In an exclusive interview this morning on 'This Week,' Clooney told me about the goals of the newly-launched Satellite Sentinel Project, a joint effort backed by the U.N., Google and human rights groups to have satellites monitor the border between Sudan’s northern and southern region.
Southern Sudan will vote next Sunday on whether to break away from the northern part of the country, which has been wracked with violence in the past decade. The Satellite Sentinel Project backed by Clooney and John Prendergast of the Enough Project will provide high-resolution images of the border region on the project’s website that the public can monitor, in hopes of drawing attention to the region in case of violence after the referendum.

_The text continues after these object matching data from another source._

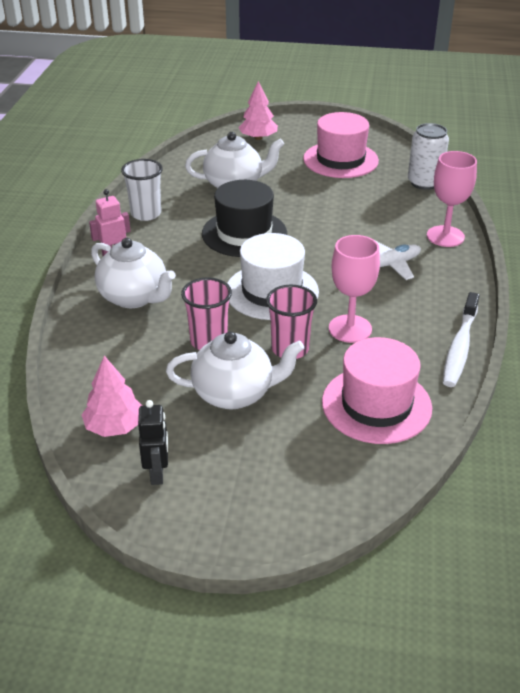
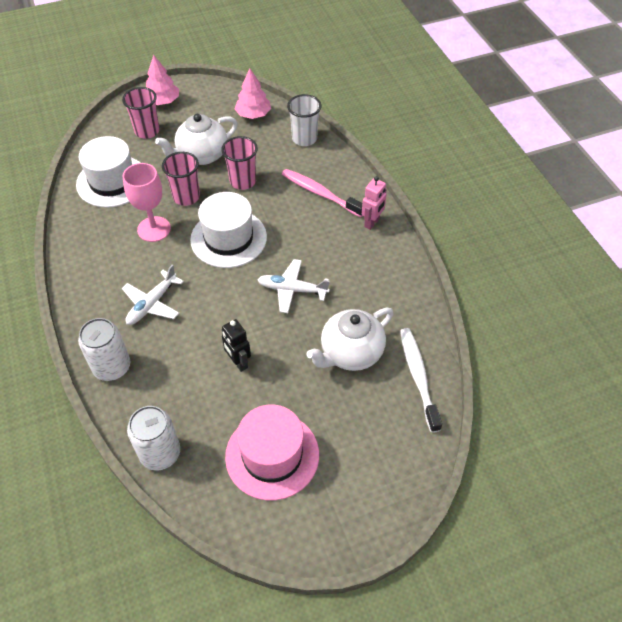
camera: 150 degrees right, 15 degrees up
white teapot [91,238,176,308] -> pink toothbrush [282,169,362,217]
white cup [121,159,163,221] -> white cup moved to [287,94,321,146]
black robot [138,400,168,485] -> black robot moved to [222,319,251,372]
black hat [202,180,287,257] -> white plane [257,259,330,313]
pink tree [238,81,278,140] -> pink tree moved to [146,55,179,105]
pink hat [322,337,432,444] -> white hat [76,136,141,208]
pink goblet [427,151,477,247] -> white can [78,318,130,381]
white toothbrush [443,292,480,387] -> white toothbrush moved to [400,328,442,433]
none -> pink cup [122,87,160,139]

I asked Clooney what the proper reaction to photographic evidence of violence or human rights abuses on the border region should be if it occurs.
“First of all, if you see actual evidence of those kind of attacks, that's something … that the U.N. can actually work with,” Clooney said. “But for the most part, our job is to say that these things have been happening in the dark for a long time … We're going to be able to, you know, not show it afterwards, but show it beforehand, that there were plans, there are tanks lined up, that there are helicopters online, that are going to…that are about to commit atrocities.”
When I asked how the Satellite Sentinel Project would help ensure that the referendum in Sudan happens as peacefully as possible, John Prendergast of the Enough Project said it is “all about deterrence and about accountability.”
“The history of this government in Khartoum that's been in power for 20 years now is they've used divide-and-destroy methods to stay in power,” Prendergast said. “So we want to make sure that we're watching in the sky and on the ground to deter the government in Khartoum from undertaking these kinds of methods to try to undermine this historic moment in Sudan.”
Clooney said the project, which will cost $750,000 to run, is a cost-effective way to prevent violence, instead of “putting Band-Aids on a wound after the wound has been inflicted.”
“If we're able to prevent atrocities, then we don't have any Band-Aids to put on, and we don't have refugees to feed and take care of,” Clooney said. “Our job is to try and stop it before it starts. It's a much cheaper way of doing it.”